July 1st, 2006 @ 9:31 am
You may already know this, but that’s not just the title of a lecture, but also the title of an entire book he wrote. Coincidentally, I just got it out from the library this week, as I am waiting for his new book, “The God Delusion” to come in on order.
I think Dawkins is great. Had the pleasure of meeting him when he stopped through town to read and sign “The Ancestor’s Tale.” Not to digress into something akin to hero-worship, but it was nice to be able to tell him that his work was one of the 3-4 things I think showed me the road to atheism.
P.S. Thanks for the link.
July 2nd, 2006 @ 9:06 am
Bishop Rick: Right now I’m not sure how I would do a preview. I’ll have to think about that one.
July 2nd, 2006 @ 10:02 am
Andy, yes, I saw there is a book. The lecture seems to be a condensed version. I read a critique of the book and the writer mentioned many of the same things from the aricle.
Isn’t that funny, we have to remind ourselves to be skeptical, even of our skeptic science “heroes?” I would love to have dinner with Dawkins and a few others. I have some questions for them.
July 19th, 2006 @ 2:05 am
The Red Cross used to have a program for kids called “drown proofing,” which could be delivered in a pool in about an afternoon, which significantly improves a kid’s chances of surviving a fall into the water. Is that still out there?

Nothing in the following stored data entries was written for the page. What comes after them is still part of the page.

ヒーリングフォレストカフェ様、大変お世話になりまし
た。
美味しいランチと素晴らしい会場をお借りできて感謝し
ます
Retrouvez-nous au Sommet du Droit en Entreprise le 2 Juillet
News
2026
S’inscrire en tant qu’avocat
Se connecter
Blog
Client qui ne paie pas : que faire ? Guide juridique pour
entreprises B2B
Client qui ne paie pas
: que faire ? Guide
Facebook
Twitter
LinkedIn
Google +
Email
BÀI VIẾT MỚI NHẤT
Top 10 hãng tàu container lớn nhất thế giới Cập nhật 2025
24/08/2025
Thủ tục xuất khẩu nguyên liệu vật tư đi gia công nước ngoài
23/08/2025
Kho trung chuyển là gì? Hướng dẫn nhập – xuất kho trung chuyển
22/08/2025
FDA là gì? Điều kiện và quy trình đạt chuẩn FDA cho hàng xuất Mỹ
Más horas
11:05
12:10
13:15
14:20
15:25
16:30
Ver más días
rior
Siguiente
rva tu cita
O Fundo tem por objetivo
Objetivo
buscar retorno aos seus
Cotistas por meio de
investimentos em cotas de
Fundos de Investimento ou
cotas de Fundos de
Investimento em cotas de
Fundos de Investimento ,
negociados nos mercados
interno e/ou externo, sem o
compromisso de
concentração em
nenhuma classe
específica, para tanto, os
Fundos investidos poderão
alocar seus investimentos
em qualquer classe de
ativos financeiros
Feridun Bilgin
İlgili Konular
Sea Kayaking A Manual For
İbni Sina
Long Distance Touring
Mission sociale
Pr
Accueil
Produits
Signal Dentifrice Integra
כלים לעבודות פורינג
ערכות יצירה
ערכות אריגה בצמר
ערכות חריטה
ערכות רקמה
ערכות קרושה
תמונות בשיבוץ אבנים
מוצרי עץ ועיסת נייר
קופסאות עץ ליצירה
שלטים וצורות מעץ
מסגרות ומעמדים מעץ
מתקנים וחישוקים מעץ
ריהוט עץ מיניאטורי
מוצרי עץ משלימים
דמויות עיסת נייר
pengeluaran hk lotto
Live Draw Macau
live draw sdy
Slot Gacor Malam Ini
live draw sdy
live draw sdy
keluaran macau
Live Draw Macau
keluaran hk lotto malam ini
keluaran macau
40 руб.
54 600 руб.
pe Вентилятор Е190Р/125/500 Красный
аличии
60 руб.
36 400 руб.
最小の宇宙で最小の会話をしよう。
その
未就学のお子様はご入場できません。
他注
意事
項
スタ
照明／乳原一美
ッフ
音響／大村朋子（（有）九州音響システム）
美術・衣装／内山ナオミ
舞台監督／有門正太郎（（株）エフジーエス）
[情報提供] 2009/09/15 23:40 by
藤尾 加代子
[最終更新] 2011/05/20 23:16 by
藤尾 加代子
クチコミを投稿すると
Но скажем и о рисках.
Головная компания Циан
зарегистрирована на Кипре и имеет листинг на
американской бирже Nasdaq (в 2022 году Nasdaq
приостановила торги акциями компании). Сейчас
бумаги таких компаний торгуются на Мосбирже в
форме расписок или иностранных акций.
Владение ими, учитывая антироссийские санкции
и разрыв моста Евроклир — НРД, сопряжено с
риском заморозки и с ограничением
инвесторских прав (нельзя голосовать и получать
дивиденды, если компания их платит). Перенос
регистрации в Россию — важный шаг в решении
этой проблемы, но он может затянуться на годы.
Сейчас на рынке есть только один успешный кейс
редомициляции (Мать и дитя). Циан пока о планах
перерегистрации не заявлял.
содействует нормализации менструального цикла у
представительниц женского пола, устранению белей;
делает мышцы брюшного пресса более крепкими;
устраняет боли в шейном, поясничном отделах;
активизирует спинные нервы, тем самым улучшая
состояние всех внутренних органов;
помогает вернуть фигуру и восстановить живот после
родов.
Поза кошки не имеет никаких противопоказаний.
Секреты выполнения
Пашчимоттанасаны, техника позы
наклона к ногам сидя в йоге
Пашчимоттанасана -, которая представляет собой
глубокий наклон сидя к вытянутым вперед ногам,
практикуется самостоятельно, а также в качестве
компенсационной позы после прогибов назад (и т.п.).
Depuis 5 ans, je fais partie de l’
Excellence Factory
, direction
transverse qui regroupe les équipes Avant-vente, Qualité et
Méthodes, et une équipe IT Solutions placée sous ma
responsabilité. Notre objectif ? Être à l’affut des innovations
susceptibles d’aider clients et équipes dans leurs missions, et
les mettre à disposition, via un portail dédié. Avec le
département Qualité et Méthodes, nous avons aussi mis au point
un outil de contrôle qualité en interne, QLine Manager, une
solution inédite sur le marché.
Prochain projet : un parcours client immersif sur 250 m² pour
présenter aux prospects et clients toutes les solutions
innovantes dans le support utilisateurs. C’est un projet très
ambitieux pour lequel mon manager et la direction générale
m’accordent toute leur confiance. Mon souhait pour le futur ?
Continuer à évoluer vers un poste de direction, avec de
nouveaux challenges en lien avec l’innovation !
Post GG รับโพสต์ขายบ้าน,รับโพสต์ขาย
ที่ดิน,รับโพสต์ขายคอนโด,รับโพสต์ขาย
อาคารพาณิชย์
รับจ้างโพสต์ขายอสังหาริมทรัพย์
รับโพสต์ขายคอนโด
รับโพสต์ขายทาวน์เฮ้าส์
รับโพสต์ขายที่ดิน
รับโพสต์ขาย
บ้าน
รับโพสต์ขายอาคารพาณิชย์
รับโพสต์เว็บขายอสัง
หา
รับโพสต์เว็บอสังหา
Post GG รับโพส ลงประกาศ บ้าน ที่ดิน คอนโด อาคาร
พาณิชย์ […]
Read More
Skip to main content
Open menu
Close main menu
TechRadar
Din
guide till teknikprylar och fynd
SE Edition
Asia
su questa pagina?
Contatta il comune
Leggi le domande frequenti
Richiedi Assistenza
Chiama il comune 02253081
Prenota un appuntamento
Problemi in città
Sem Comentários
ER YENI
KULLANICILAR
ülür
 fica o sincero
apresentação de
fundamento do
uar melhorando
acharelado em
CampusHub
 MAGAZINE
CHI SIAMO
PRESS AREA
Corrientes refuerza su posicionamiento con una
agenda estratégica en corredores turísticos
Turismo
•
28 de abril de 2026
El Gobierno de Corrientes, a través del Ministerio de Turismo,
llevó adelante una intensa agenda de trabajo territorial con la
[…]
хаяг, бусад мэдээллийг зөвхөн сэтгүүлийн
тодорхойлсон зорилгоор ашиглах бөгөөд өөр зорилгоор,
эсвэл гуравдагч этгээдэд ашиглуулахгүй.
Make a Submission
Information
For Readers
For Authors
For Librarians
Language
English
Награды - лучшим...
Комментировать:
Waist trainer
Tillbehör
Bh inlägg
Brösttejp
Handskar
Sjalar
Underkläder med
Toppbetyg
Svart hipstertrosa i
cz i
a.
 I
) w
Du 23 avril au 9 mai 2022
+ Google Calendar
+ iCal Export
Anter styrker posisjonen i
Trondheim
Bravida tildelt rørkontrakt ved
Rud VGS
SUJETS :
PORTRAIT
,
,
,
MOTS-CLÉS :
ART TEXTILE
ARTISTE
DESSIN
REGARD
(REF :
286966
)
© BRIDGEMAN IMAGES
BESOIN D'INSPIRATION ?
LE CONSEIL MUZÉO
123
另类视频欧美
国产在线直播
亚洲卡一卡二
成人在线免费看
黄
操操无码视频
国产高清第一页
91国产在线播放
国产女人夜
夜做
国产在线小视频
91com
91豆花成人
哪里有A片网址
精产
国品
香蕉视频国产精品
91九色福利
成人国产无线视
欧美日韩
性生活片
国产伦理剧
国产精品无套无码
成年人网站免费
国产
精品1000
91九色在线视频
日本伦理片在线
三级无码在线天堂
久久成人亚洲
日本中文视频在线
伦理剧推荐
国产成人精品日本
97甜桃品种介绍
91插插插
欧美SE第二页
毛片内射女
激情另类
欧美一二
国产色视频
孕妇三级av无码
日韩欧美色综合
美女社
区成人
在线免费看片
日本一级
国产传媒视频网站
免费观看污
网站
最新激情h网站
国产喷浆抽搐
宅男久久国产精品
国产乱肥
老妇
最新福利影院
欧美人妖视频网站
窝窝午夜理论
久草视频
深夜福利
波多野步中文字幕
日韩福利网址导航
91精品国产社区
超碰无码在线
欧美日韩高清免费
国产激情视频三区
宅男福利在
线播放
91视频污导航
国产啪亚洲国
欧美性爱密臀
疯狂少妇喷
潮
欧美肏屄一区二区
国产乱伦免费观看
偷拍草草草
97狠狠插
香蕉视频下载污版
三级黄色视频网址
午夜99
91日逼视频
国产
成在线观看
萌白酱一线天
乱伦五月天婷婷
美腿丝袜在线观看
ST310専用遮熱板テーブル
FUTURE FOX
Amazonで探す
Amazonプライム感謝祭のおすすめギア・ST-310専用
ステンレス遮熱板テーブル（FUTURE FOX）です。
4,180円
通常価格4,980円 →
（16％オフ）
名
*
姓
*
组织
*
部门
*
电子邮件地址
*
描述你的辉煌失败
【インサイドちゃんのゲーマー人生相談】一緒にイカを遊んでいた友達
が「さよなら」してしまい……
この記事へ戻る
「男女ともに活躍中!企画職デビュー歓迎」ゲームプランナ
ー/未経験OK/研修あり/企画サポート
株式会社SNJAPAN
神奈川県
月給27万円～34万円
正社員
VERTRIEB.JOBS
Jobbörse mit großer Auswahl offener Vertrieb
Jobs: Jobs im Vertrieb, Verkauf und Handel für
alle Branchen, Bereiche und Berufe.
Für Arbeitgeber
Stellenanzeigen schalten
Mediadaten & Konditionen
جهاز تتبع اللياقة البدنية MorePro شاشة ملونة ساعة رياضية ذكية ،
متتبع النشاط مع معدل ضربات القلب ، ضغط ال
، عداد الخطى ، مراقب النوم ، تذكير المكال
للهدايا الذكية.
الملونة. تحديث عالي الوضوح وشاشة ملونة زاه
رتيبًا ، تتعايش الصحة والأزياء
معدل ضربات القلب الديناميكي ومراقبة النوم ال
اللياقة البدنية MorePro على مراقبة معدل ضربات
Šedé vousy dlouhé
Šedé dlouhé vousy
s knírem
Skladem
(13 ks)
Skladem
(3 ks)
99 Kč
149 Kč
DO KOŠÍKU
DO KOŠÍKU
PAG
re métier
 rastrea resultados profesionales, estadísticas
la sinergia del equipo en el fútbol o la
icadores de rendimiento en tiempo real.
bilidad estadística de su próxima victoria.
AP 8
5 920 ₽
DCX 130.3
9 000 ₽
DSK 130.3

The Boy Scout swimming requirements, especially for the swimming merit badge, include how to use clothes to make floating devices — something I always found fun to do.
Back to topic: Yes, science should be fun. How to do it? Your link to the WherethehellisMatt video offers some interesting possibilities — we see Matt dancing in shallow water, on a rock stuck in a crevice 1000 feet above certain death, on sand dunes, on ice, and on several other surfaces (or below them — Palau!) that should produce hundreds of questions about why the place is cool, and how difficult is it to dance there, etc., etc.
People are, naturally, scientists. We need to stop beating it out of kids first, before we figure out how to improve it in them.